My Oxford Year, though fiction, reads like a memoir. It’s told from the point of view of a young American woman named Ella, who wins a Rhodes scholarship to spend a year at Oxford studying literature. Just as she’s about to fly to England, she gets the job offer of her dreams for a position in Washington, D.C. Her new employer agrees to defer until spring, so she can have her “Oxford year,” on the condition that she will be available to consult by phone.
Once Ella lands in Oxford, we get to share in her wonderful sense of culture shock at the juxtaposition of old and new, and the adventure of making new friends. These friends run the gamut from hipsters to chip shop owners to the social elite, and each character is fully drawn and appealing. Along with these new people in her life, Ella’s world is populated by U.S. characters who keep in touch by phone, particularly Ella’s mom and her new employer.
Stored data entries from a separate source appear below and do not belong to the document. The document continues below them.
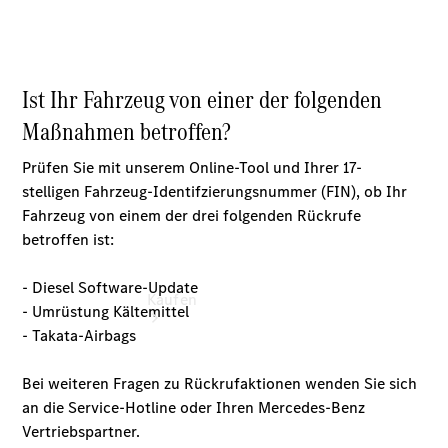
vereinbaren
Beratung
vereinbaren
Servicetermin
vereinbaren
Kaufen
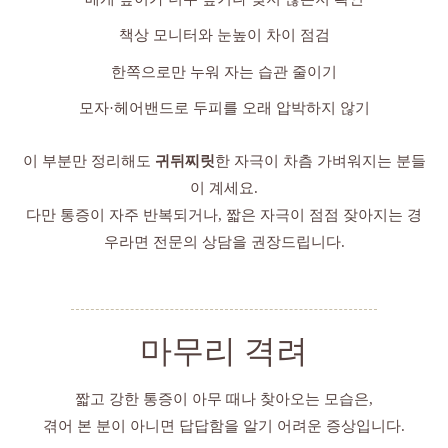
책상 모니터와 눈높이 차이 점검
한쪽으로만 누워 자는 습관 줄이기
모자·헤어밴드로 두피를 오래 압박하지 않기
이 부분만 정리해도
귀뒤찌릿
한 자극이 차츰 가벼워지는 분들
이 계세요.
다만 통증이 자주 반복되거나, 짧은 자극이 점점 잦아지는 경
우라면 전문의 상담을 권장드립니다.
마무리 격려
짧고 강한 통증이 아무 때나 찾아오는 모습은,
겪어 본 분이 아니면 답답함을 알기 어려운 증상입니다.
It’s not just your typical “fish out of water” story, though, and Ella’s cultural adjustments are not the focal point of the book. The primary focus is navigating relationships, and living up to our expectations of others and of ourselves. Ella’s mother (present via phone from the U.S.), and a possible new romance (centered at Oxford) provide deeper challenges she must face and resolve.
Every time I thought the plot was getting predictable, there was a twist. The ending was unexpected and bittersweet.
I highly recommend this one. I’ve just finished it and restarted it, because I want to experience its charm again. This one is magical!